(if you prefer to watch a video on this than read, click here)
Perhaps the most important term from the inferential statistics is the term significance, which can be defined as: the probability of a result as in the sample, or even more extreme, if the assumption about the population would be true (note: the font colors are added for reference later in an example).
This definition is often a bit difficult to fully understand, but it is a term that will come back very often. I’ll try to explain it in some details. What is important here is that with a survey you only have taken one sample out of many possible samples that could have been taken out of a population. What we would like to know is; what can be said about the entire population based on a single sample from that population (without having to take all possible samples)? To answer this, one approach is to use the significance. First the definition will be cleared up with an example, and then some discussion on how to interpret this chance.
To illustrate significance, let's use an example. I have two coins (A and B). I’ve flipped each coin 200 times. Coin A resulted in 190 times head (and 10 times tail), Coin B resulted in 92 times head (and 108 times tail). Which coin do you think might be fair (fair is an equal chance of head and tail)?
Most people would go for Coin B. The reasoning would go as follows:
- If a coin is fair and we throw it infinite times, we should have an equal number of heads as tails. The chance for head is then 0.5 (50%).
- If we throw a fair coin 200 times, we’d expect around 50% times head, so about 100.
- A small deviation of this expected 100 is likely to occur, but not a large one.
- With Coin A we have a deviation of (190 – 100 =) 90 from the expected 100, while with Coin B we have a deviation of (100 – 92 =) 8.
- Most people would consider 90 a large deviation in this example, and 8 a small one.
- Most people would consider therefore Coin B to be most likely fair.
In this example, throwing the coin infinite times (point 1) would be the population. Our assumption about the population, is that the coin is fair. The 90 and 8 from point 4 were our ‘result as in the sample’. Now the chances for a deviation of exactly 90 is very low, and also the chance for a deviation of exactly 8 is very low. We are actually interested in the chance of a deviation of 90 or more, and of a deviation of 8 or more. This is the ‘or even more extreme’ in the definition of significance.

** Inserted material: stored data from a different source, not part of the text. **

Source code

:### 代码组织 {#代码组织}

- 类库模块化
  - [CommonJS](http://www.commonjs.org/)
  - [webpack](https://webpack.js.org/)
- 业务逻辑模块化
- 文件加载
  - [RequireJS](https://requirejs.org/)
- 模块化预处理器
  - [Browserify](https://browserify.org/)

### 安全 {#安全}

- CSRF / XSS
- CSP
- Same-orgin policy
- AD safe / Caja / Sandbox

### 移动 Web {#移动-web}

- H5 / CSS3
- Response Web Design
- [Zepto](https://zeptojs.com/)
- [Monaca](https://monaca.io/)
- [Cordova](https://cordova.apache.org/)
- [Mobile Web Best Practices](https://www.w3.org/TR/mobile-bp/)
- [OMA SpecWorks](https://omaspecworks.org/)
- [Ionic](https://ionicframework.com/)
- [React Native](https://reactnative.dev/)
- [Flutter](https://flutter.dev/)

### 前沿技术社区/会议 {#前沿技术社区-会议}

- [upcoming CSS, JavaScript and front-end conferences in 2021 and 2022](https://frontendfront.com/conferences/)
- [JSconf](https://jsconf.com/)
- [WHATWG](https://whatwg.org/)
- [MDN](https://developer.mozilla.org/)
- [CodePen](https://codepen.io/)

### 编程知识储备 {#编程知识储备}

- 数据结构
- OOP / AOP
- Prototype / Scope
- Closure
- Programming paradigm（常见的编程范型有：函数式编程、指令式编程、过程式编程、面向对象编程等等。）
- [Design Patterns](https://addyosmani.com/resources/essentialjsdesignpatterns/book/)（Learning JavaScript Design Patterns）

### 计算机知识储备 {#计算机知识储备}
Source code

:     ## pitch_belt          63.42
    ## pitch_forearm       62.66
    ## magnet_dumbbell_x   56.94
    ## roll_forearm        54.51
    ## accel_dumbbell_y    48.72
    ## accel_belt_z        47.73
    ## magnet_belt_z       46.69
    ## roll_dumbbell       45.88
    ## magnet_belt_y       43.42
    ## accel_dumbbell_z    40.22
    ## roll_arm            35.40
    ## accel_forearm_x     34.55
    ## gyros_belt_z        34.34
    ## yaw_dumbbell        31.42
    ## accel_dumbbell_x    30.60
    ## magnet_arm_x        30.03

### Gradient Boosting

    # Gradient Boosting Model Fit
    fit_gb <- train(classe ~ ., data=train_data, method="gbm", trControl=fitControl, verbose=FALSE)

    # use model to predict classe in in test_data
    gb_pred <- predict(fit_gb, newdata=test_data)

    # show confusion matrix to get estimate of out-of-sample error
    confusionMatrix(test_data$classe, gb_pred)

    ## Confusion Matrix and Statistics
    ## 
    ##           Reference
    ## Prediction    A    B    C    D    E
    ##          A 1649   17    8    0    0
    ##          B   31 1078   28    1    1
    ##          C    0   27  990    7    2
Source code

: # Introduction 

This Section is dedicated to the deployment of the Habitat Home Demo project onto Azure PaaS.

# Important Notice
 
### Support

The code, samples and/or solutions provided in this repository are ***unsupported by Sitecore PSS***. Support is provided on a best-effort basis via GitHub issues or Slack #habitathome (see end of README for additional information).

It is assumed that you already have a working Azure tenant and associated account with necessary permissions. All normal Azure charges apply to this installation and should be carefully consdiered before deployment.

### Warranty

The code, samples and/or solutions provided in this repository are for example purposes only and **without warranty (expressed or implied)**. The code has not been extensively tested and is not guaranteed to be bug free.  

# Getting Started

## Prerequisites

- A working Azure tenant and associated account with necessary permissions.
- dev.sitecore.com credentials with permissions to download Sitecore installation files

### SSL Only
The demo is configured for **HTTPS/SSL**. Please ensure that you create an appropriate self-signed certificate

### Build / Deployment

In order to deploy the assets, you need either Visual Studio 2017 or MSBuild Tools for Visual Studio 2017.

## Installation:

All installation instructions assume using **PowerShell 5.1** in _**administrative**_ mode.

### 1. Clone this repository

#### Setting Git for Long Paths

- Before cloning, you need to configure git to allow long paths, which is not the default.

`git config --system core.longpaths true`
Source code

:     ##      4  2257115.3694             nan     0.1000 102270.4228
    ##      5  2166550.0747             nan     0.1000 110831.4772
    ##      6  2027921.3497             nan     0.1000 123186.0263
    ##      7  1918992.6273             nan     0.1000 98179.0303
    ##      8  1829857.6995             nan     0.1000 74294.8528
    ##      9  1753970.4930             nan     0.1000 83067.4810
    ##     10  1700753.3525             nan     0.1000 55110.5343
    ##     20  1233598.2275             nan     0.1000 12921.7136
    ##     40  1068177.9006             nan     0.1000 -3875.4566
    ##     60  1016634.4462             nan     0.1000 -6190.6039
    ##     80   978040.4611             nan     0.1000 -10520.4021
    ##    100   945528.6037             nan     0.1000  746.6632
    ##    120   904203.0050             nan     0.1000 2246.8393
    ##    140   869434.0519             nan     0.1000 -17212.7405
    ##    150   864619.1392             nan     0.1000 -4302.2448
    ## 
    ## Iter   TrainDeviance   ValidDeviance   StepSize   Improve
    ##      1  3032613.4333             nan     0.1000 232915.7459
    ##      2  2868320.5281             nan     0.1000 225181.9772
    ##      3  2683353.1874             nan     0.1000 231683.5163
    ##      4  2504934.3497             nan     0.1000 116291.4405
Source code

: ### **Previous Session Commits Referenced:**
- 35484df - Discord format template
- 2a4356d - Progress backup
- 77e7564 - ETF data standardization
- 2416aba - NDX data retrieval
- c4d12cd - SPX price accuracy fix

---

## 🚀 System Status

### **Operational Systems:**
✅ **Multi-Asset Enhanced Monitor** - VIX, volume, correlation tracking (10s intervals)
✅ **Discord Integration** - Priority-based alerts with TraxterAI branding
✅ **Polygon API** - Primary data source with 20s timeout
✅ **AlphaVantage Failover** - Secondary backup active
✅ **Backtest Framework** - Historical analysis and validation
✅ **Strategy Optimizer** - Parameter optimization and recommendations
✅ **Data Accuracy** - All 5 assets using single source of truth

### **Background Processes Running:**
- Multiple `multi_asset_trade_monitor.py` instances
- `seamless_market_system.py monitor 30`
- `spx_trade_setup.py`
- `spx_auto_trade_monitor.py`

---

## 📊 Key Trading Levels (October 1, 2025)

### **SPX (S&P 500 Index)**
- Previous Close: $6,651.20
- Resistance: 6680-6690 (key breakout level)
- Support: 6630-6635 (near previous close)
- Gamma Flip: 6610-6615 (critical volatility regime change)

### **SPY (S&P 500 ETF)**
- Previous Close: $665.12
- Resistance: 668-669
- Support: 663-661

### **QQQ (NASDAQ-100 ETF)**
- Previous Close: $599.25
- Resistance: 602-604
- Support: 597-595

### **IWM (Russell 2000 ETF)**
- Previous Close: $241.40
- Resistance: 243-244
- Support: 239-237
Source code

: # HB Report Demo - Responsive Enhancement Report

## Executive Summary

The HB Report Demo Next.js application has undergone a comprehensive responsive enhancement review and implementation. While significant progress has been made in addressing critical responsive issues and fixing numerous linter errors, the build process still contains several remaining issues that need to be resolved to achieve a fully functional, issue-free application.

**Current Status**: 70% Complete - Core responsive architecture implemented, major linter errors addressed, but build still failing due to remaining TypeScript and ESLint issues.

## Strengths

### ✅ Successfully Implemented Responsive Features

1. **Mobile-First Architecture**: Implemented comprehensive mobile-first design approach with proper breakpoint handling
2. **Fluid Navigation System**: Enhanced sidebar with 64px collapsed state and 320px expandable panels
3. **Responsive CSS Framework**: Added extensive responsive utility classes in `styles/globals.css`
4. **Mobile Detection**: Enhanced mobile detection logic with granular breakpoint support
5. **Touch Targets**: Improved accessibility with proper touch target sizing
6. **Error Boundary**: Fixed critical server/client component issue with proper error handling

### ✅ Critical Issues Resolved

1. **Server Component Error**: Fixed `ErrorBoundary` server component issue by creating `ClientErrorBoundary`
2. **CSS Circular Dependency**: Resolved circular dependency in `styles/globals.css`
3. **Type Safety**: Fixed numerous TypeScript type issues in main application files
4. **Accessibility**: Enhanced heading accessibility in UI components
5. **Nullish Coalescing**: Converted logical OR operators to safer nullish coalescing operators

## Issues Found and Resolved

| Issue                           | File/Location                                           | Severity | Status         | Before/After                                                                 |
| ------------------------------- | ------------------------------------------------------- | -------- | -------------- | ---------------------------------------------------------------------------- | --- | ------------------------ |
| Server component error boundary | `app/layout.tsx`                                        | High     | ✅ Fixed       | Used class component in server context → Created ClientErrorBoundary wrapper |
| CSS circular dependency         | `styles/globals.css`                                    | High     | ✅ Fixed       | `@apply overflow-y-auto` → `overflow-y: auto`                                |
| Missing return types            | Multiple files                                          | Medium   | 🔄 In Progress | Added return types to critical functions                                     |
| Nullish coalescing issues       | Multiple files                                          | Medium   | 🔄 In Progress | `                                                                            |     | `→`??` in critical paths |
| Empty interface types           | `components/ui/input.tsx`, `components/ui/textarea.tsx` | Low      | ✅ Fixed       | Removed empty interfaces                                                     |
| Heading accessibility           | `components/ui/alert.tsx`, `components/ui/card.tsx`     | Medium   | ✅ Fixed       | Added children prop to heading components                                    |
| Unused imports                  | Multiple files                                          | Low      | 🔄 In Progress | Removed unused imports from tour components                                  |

How these chances are calculated is not so important right now, but the chance of a deviation of 8 or more is almost 30%, while the chance of a deviation of 90 or more is almost 0%. The deviation of 8 or more is likely to occur if the coin is fair, but 90 or more isn’t. It does not mean that a deviation of 90 or more is completely not possible, it is just very unlikely if the coin is fair.
The chances (the 30% and near 0%) are the significances. It is the chance of a deviation as in the sample, or even more extreme, if the coin is fair.
Interpretation of significance
If this probability is very low it would mean that we have been either very 'lucky' and just picked one of the few samples that has this result or perhaps the assumption about the population is wrong. In statistics usually, we will assume the assumption is wrong, if the probability is below 5% (0.05). In some cases, the threshold is placed at another value (1% and 10% are also sometimes used).
Note that we allow ourselves a 5% risk of making the wrong decision. It could be that the assumption about the population is true but becomes unlikely. This would be known as a type I error; rejecting the assumption about the population, although it is actually true. We also have a risk the other way around. In case the probability is above 0.05 we could be not rejecting the assumption about the population, although it is actually false. This is known as a type II error.
The 'assumption about the population' is also known as the 'null hypothesis' and should always be formulated in such a way that things are equal, or have no difference, or no relation. Referring back to the coin example, we cannot test if the coin is unfair (i.e. the deviation is not equal to 0), only if it is fair (i.e. the deviation is equal to 0). Strictly speaking we also never accept the assumption, we either claim 'there was insufficient evidence to reject the assumption', or to reject it.
The beauty that the significance can actually be calculated is often underappreciated. How it is done is a bit too technical for this crash course where we focus on the interpretation of the results, not so much on the computations.